Yes, but the earthquakes are caused by a related part of the oil and gas production process, not hydraulic fracturing itself. While there have been a few cases in which fracking has caused small earthquakes, the rise in property-damaging earthquakes has occurred as a result of large volumes of wastewater being injected into disposal wells—special-purpose wells that don’t produce oil or gas but store industrial waste.
We asked Daniel Raimi, senior research associate at Resources for the Future and author of “The Fracking Debate: The Risks, Benefits, and Uncertainties of the Shale Revolution” (Columbia University Press), to explain why we have seen a large increase in the number of human-caused earthquakes, particularly in Oklahoma.
Raimi said: Oklahoma is where they have seen the biggest problems. The reason we’ve seen such a large increase in the number of earthquakes there is because of the geology in Oklahoma. Other big shale plays have not seen large increases in earthquakes even though they are also disposing of large volumes of wastewater.

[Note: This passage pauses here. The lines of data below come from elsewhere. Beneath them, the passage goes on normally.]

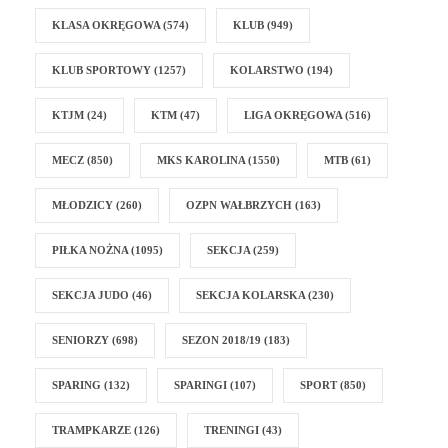
KLASA OKRĘGOWA
(574)
KLUB
(949)
KLUB SPORTOWY
(1257)
KOLARSTWO
(194)
KTJM
(24)
KTM
(47)
LIGA OKRĘGOWA
(516)
MECZ
(850)
MKS KAROLINA
(1550)
MTB
(61)
MŁODZICY
(260)
OZPN WAŁBRZYCH
(163)
PIŁKA NOŻNA
(1095)
SEKCJA
(259)
SEKCJA JUDO
(46)
SEKCJA KOLARSKA
(230)
SENIORZY
(698)
SEZON 2018/19
(183)
SPARING
(132)
SPARINGI
(107)
SPORT
(850)
TRAMPKARZE
(126)
TRENINGI
(43)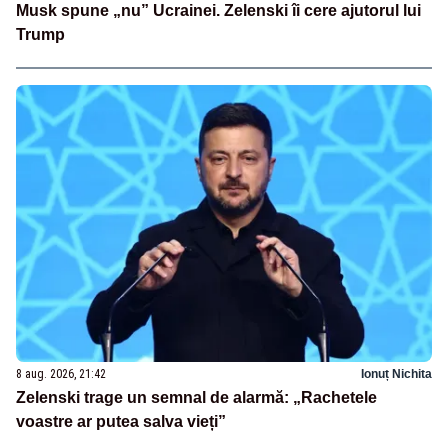
Musk spune „nu” Ucrainei. Zelenski îi cere ajutorul lui
Trump
8 aug. 2026, 21:42
Ionuț Nichita
Zelenski trage un semnal de alarmă: „Rachetele
voastre ar putea salva vieți”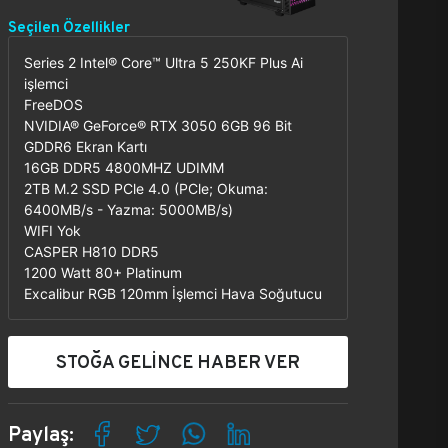
Seçilen Özellikler
Series 2 Intel® Core™ Ultra 5 250KF Plus Ai
işlemci
FreeDOS
NVIDIA® GeForce® RTX 3050 6GB 96 Bit
GDDR6 Ekran Kartı
16GB DDR5 4800MHZ UDIMM
2TB M.2 SSD PCle 4.0 (PCle; Okuma:
6400MB/s - Yazma: 5000MB/s)
WIFI Yok
CASPER H810 DDR5
1200 Watt 80+ Platinum
Excalibur RGB 120mm İşlemci Hava Soğutucu
STOĞA GELİNCE HABER VER
Paylaş:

In addition, policy makers in Oklahoma were relatively slow to respond to the problem. They had their first big earthquake in 2011—a 5.6—but it wasn’t until 2015 that the state put meaningful policies into place to try to reduce the risks from wastewater injection. [Meanwhile, the number of earthquakes in Oklahoma rose from 41 in 2010 to 579 in 2014 to 903 in 2015].
Going forward there are strategies that Oklahoma and other states are employing to reduce earthquakes.

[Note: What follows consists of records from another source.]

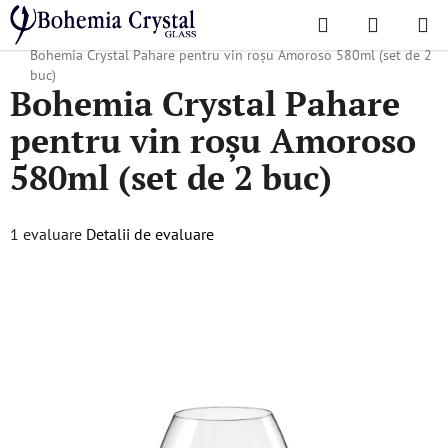
Treci
Căutare
COŞ
la
Acasă
/
Colecții populare
/
Cadouri de Crăciun
/
Produse de Crăciun
/
DE
conținut
Bohemia Crystal Pahare pentru vin roșu Amoroso 580ml (set de 2
buc)
Bohemia Crystal Pahare
CUMPĂR
pentru vin roșu Amoroso
580ml (set de 2 buc)
Evaluarea
1 evaluare
Detalii de evaluare
medie
a
produsului
este
5,0
din
5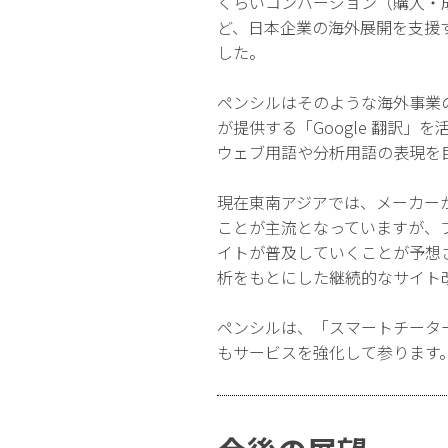
くらいコンバージョン（購入・
ど、日本企業の海外展開を支援
した。
ペンシルはそのような海外事業の
が提供する「Google 翻訳
ウェブ用語や分析用語の表現を
現在東南アジアでは、メーカーが
ことが主流となっていますが、
イトが普及していくことが予想
析をもとにした継続的なサイト
ペンシルは、「スマートチータ
もサービスを強化して参ります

First, they are trying to do a better job of mapping underground fault networks so they can understand where you might not want to inject wastewater because there’s a pretty significant fault that could be activated.
Second, states are putting into place detailed seismic monitoring networks so they can put devices around oil and gas producing regions to measure with great accuracy any small seismic events that might not be picked up by the larger U.S. Geological Survey instruments.

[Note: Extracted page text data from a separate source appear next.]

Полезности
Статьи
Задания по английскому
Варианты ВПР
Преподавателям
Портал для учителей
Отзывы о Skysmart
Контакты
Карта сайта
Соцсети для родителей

The small quakes are often precursors to larger quakes and this is where policy comes into play. There are a number of places [including Oklahoma] that have implemented what are called “traffic light” systems where if the state detects a small earthquake—say, 1.5 or 2.0 in magnitude—then [the disposal well operator] is given a yellow light that says proceed with caution with your wastewater injection or hydraulic fracturing activity.
If they then see a larger quake—say, magnitude 2.5—then there is a red light which says you need to stop all activities immediately until the state and the operator can figure out what’s going on and reassess the situation.
But it’s unlikely they are going to eliminate the risk entirely because the subsurface is extremely complex and it’s unlikely they are going to understand every nook and cranny that could contribute to an earthquake. But they can reduce the risk of large-scale earthquakes.